Hbase is a noSQL database to store huge amount of data and at the same time offer random access to data. It is based on Hadoop system to provide read/write access(all files are saved in hdfs) HBase is column-oriented (which is good for analyse same attribute on large amounts of data) database that composed in such sequence: key/value(with timestamp)->column->column family->row->table
architecture & model
- rows in table are ordered with row key dictionary
- table is divided into multi-regions in row direction
- region splits into more regions when data grows, different regions are distributed into different region servers
- region is composed of one or more stores, every store stores one column family, store is composed of one memStore and zero or more StoreFile, memStore is stored in RAM and StoreFile is stored in hdfs
- memStore is an In Memory Sorted Buffer. After WAL is done, data is cached in memStore and flusched to low-level hdfs. Every Column Family in HRegion has its own memStore (memStore is an instance of Column Family). Put/Delete request is first written in memStore, only when memStore is full, the operation will be flushed to HFile
- StoreFile(HFile) store Hbase data (key/vale in each cell), data is ordered with RowKey, Column Family, Column or timestamp. since Flush process is in sequence (no meed to move disk drive’s header), high write performance is possible
client
API for Hbase access, holds cache to accelerate the access
HMaster
manage HRegionServer to balance load, manage and distribute region, DDL(data definition language, create/delete/change table)operation, manage namespace and table metadata multi-HMaster can be started but only one is kept active, non-active HMaster communicates with active HMaster to get backup updated
HRegionServer
manage HRegion, read/write table data from hdfs HRegionServer can store up to 1000 HRegions low-level table is stored in hdfs, HRegionServer and DataNode should locate on same server (data localization)
ZooKeeper
coordinate system to store Hbase cluster metadata and state data, failover between master/slave node possible(Hmaster and NameNode support hot backup)
HRegion
HRegion notes down its StartKey and EndKey. Since RowKey is in order, HMaster can fast locate HRegion according to request.
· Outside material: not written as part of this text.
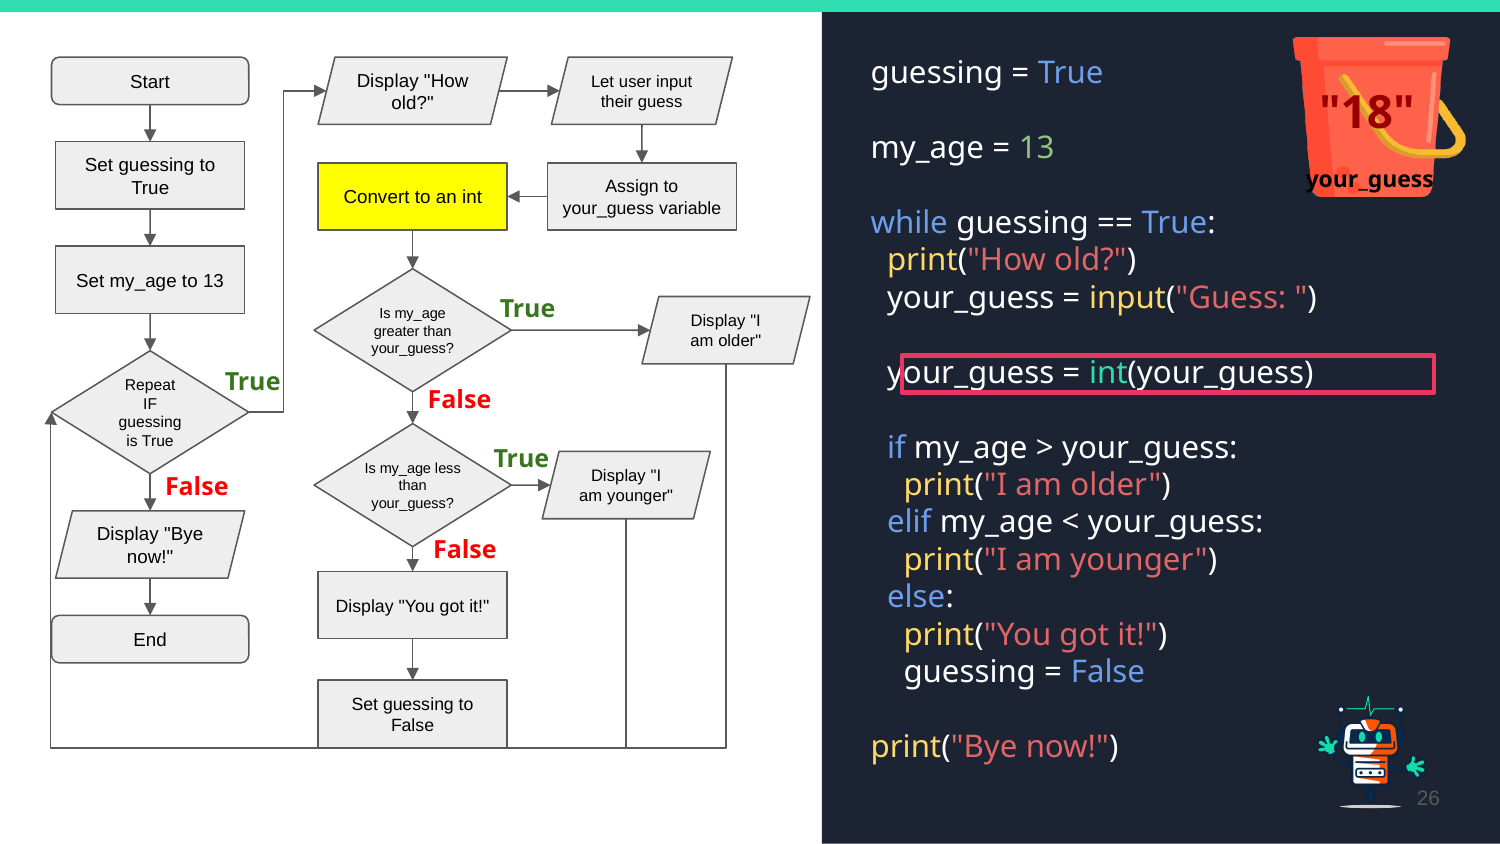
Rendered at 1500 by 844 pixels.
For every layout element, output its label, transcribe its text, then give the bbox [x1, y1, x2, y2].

HRegion is distributed in corresponding HRegionServer by HMaster, HRegionServer is reponsable for starting and managing HRegion
application scene
- big data storage, High concurrent operations
- random read/write
- simple operation of read/write
process (Hbase>0.96)
- read process
- get HRegionServer location(hbase:meta) from ZooKeeper, this location will be cached
- get HRegion location from HRegionServer according to user requested RowKey, this location will be cached
- access Row data through HRegionServer
META table(hbase:meta)
- write process
- get HRegionServer location from hbase:meta if a put request from client is trigered
- client send put request to HRegionServer
- in HRegionServer put operation will be written into WAL, then according to TableName and RowKey in Put operation find HRegion, find corresponding HStore by Column Family, put operation is written into memStore in HStore
- update back to client
Implementation
shell
#create table
hbase> create table_name column_name
#add cell
hbase> put table_name row_name column_name value
#get
hbase> table_name row_name
#count
hbase> count table_name
#delete cell
hbase> delete table_name row_name column_name
#delete table
hbase> disable table_name
hbase> drop table_name ### java
import org.apache.hadoop.conf.Configuration;
import org.apache.hadoop.hbase.HBaseConfiguration;
import org.apache.hadoop.hbase.HColumnDescriptor;
import org.apache.hadoop.hbase.HTableDescriptor;
import org.apache.hadoop.hbase.KeyValue;
import org.apache.hadoop.hbase.client.HBaseAdmin;
import org.apache.hadoop.hbase.client.HTable;
import org.apache.hadoop.hbase.client.Result;
import org.apache.hadoop.hbase.client.ResultScanner;
import org.apache.hadoop.hbase.client.Scan;
import org.apache.hadoop.hbase.io.BatchUpdate;
@SuppressWarnings(“deprecation”)
public class HBaseTestCase {
static HBaseConfiguration cfg = null;
static {
Configuration HBASE_CONFIG = new Configuration();
HBASE_CONFIG.set("hbase.zookeeper.quorum", "192.168.50.216");
HBASE_CONFIG.set("hbase.zookeeper.property.clientPort", "2181");
cfg = new HBaseConfiguration(HBASE_CONFIG);
}
/**
* create table
*/
public static void creatTable(String tablename) throws Exception {
HBaseAdmin admin = new HBaseAdmin(cfg);
if (admin.tableExists(tablename)) {
System.out.println("table Exists!!!");
}
else{
HTableDescriptor tableDesc = new HTableDescriptor(tablename);
tableDesc.addFamily(new HColumnDescriptor("name:"));
admin.createTable(tableDesc);
System.out.println("create table ok .");
}
}
/**
* add
*/
public static void addData (String tablename) throws Exception{
HTable table = new HTable(cfg, tablename);
BatchUpdate update = new BatchUpdate("Huangyi");
update.put("name:java", "http://www.javabloger.com".getBytes());
table.commit(update);
System.out.println("add data ok .");
}
/**
* show all
*/
public static void getAllData (String tablename) throws Exception{
HTable table = new HTable(cfg, tablename);
Scan s = new Scan();
ResultScanner ss = table.getScanner(s);
for(Result r:ss){
for(KeyValue kv:r.raw()){
System.out.print(new String(kv.getColumn()));
System.out.println(new String(kv.getValue() ));
}
}
}
public static void main (String [] agrs) {
try {
String tablename="tablename";
HBaseTestCase.creatTable(tablename);
HBaseTestCase.addData(tablename);
HBaseTestCase.getAllData(tablename);
}
catch (Exception e) {
e.printStackTrace();
}
}
}